US regulators have approved the listing of spot Ethereum ETFs but have not yet allowed trading.
Cryptocurrency markets experienced intense volatility on Thursday as traders eagerly awaited the US regulator's decision to list Ethereum spot ETFs.
In the tense hour leading up to the final approval, ETH first fell to $3,498 around the time of the traditional US market close, then spiked to nearly $3,900 as reports emerged. Confirmation about the approval appeared and eventually stabilized above $3,800 after confirmation.
15-minute price chart on Binance
Bitcoin (BTC) also went through a similar period of stress, falling to a low of $66,000, then rising to $68,300 before falling below $68,000. However, ETH has had a stronger performance, up 1.5% over the past 24 hours, compared to BTC's nearly 3% decline over the same period.

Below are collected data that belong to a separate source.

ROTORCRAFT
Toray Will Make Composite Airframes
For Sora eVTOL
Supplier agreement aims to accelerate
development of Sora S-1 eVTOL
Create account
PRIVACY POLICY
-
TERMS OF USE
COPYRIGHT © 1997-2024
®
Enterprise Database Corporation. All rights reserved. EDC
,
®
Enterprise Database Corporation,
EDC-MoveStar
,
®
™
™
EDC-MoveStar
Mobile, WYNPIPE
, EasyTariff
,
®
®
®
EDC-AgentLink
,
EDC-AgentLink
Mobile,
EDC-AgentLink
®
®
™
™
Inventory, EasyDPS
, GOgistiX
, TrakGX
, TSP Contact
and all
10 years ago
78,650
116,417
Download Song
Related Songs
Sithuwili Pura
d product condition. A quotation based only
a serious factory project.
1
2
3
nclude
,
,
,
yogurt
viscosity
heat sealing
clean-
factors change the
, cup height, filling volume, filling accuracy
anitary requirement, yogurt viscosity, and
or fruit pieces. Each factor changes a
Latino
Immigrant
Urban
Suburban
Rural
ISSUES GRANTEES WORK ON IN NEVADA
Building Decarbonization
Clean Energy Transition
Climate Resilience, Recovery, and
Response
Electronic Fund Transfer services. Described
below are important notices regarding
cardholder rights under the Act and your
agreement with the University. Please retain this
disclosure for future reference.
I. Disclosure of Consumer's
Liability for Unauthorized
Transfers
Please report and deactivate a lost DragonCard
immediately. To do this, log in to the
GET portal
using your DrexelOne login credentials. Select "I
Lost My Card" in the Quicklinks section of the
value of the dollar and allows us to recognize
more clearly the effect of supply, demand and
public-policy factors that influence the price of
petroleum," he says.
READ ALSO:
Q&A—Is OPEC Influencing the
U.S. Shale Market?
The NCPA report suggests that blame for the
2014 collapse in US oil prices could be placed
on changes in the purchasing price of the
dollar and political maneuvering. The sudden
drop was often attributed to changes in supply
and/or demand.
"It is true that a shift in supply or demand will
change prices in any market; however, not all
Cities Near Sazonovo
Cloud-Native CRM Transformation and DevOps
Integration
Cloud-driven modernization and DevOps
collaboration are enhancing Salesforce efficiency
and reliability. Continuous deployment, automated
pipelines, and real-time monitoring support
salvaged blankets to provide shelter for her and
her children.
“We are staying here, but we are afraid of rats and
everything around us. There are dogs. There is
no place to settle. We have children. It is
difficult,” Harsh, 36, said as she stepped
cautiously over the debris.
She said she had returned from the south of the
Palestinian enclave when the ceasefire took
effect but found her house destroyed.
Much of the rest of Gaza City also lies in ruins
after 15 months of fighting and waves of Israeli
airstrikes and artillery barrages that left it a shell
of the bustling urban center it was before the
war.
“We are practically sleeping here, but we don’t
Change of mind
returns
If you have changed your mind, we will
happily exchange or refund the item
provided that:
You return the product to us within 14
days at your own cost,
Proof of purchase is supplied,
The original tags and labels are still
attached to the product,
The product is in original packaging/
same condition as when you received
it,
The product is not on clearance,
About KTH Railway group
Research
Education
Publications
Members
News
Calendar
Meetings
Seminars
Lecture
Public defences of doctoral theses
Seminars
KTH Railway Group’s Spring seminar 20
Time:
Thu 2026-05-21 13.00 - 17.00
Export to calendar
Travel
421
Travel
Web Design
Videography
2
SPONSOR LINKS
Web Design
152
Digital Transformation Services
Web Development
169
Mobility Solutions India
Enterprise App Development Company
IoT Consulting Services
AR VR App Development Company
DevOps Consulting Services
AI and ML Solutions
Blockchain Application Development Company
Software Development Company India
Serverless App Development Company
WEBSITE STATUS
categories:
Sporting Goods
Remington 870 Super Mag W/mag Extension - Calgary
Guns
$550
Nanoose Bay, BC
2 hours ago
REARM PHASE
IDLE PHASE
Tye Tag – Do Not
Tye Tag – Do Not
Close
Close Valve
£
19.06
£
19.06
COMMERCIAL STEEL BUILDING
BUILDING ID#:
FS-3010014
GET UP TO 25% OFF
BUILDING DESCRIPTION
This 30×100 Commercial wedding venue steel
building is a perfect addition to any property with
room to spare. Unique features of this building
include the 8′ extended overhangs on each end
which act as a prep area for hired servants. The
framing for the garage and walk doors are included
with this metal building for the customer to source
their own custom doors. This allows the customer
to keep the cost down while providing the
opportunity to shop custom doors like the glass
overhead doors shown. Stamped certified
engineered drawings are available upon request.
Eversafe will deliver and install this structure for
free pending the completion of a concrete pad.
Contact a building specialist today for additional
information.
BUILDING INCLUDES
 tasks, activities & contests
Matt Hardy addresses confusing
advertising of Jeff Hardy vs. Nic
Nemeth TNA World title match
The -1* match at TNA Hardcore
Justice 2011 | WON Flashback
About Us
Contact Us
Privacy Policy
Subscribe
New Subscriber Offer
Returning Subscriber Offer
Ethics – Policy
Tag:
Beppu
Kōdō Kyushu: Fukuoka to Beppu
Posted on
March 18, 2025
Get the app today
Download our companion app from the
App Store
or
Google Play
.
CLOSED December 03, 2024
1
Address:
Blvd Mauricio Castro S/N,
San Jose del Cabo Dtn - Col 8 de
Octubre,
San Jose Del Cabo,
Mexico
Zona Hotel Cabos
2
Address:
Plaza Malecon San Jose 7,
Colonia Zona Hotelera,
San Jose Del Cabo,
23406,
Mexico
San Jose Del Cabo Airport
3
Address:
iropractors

Amid the wild volatility, liquidations across all leveraged crypto derivatives positions spiked to more than $350 million on the day, the highest since May 1, according to data from CoinGlass.
Source: CoinGlass
Liquidation occurs when an exchange closes a leveraged trading position due to the loss of some or all of the trader's initial funds or “margin” – if the trader fails to meet margin requirements or does not have enough funds to keep the position open.
The majority of the liquidated positions were bullish long bets, worth about $250 million, suggesting over-leveraged traders were caught off guard by the sudden drop in prices. ETH traders suffered the largest losses, with $132 million liquidated, followed by $70 million from liquidated BTC derivatives positions.